Adrastée de Mathieu Bablet est une œuvre qui frappe d'abord par la magnificence de ses illustrations. Les décors et perspectives sont tout bonnement renversants, et pour ceux qui ont apprécié l'exploration labyrinthique de l'univers du manga Blame, vous serez subjugués par les balades visuelles que propose cette bande dessinée. Chaque page est un tableau, un véritable cas d'école que je recommande vivement à tous les néophytes et amateurs de dessin. C'est une BD qui, par sa beauté graphique, se pose en véritable objet d'admiration.
Cependant, cette splendeur visuelle masque difficilement le vide narratif qui traverse l'œuvre. L'histoire, centrée sur le périple d'un roi immortel à la recherche de réponses et d'une fin à son existence, se révèle rapidement vaine et répétitive. Si les thèmes de l'immortalité, du temps qui passe, et de la quête de sens sont fascinants en théorie, ils sont ici traités de manière si diffuse et contemplative qu'ils finissent par perdre leur impact. Le récit manque de profondeur, et les dialogues, souvent philosophiques, ne parviennent pas à véritablement captiver. On a l'impression d'assister à une errance, tant pour le personnage principal que pour le lecteur, dans un voyage qui semble se répéter sans réelle progression.

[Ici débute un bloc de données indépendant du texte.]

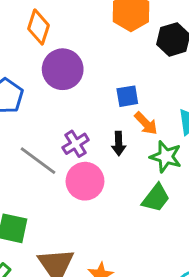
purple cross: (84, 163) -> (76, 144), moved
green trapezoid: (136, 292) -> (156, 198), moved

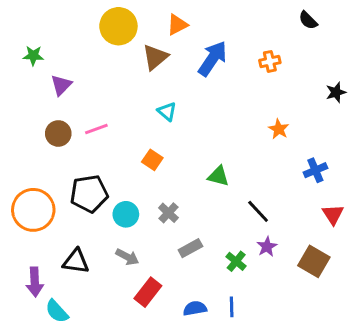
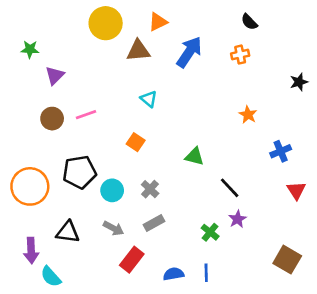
black semicircle: (308, 20) -> (249, 22), moved
brown triangle: (155, 57) -> (138, 51), turned 35
gray rectangle: (190, 248) -> (154, 223), moved
brown square: (314, 261) -> (287, 260), moved

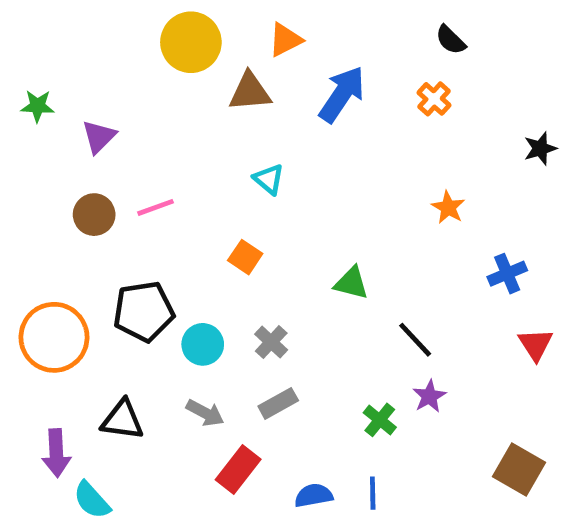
green star: (30, 49) -> (37, 106), moved
orange cross: (240, 55) -> (434, 99), turned -36

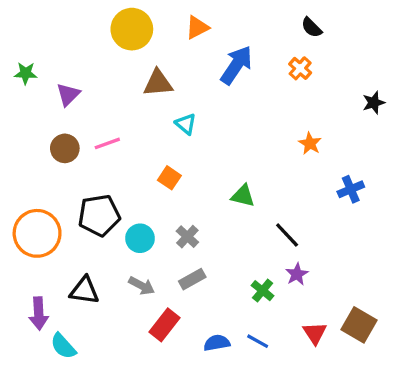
brown triangle: (250, 92) -> (158, 83), moved
red triangle: (536, 344) -> (315, 333), moved
blue line: (373, 493) -> (258, 341), turned -60

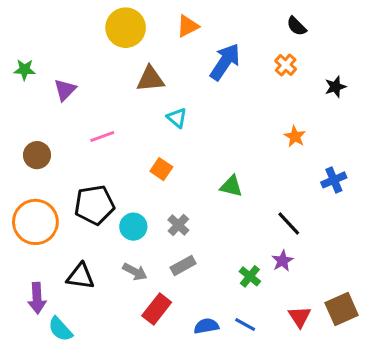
black star: (374, 103) -> (335, 87), moved
brown circle: (65, 148) -> (37, 155), moved
black line: (287, 235) -> (289, 224), moved
brown square: (359, 325) -> (342, 309), turned 36

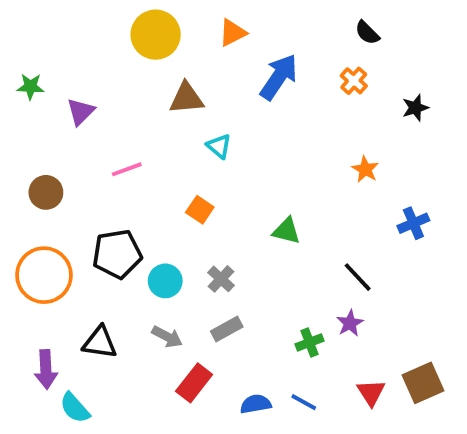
green cross: (250, 276) -> (309, 342), turned 30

C'est d'autant plus regrettable que l'univers graphique avait le potentiel de soutenir une narration forte et poignante. Au lieu de cela, on se retrouve face à une série de tableaux magnifiques mais dénués de substance narrative. C'est une œuvre que l'on admire plus qu'on ne la vit, et malgré l'excellence du dessin, le manque de consistance dans l'histoire laisse une impression de vide.
D'ailleurs la mise en page est brillante, l'enchainement de case est loin d'être laissé au hasard et c'est ce qui est d'autant plus frustrant, car on constate qu'il y a là une réelle compétence narrative!
Adrastée est une bande dessinée où la forme l'emporte largement sur le fond. Les amateurs de belles images y trouveront certainement leur compte, mais ceux qui cherchent une histoire captivante risquent d'être déçus. Pour ma part, bien que subjugué par la beauté des illustrations, je ne peux m'empêcher de ressentir une certaine frustration face à la vacuité narrative.
En revanche, je vous invite très vivement à lire ou a relire les autres BD de Mathieu Bablet, qui a pu corriger le tir et plutôt deux fois qu'une. C'est un pur génie et j'irai très vite chanter mes louanges à ces autres sorties qui m'ont transporté!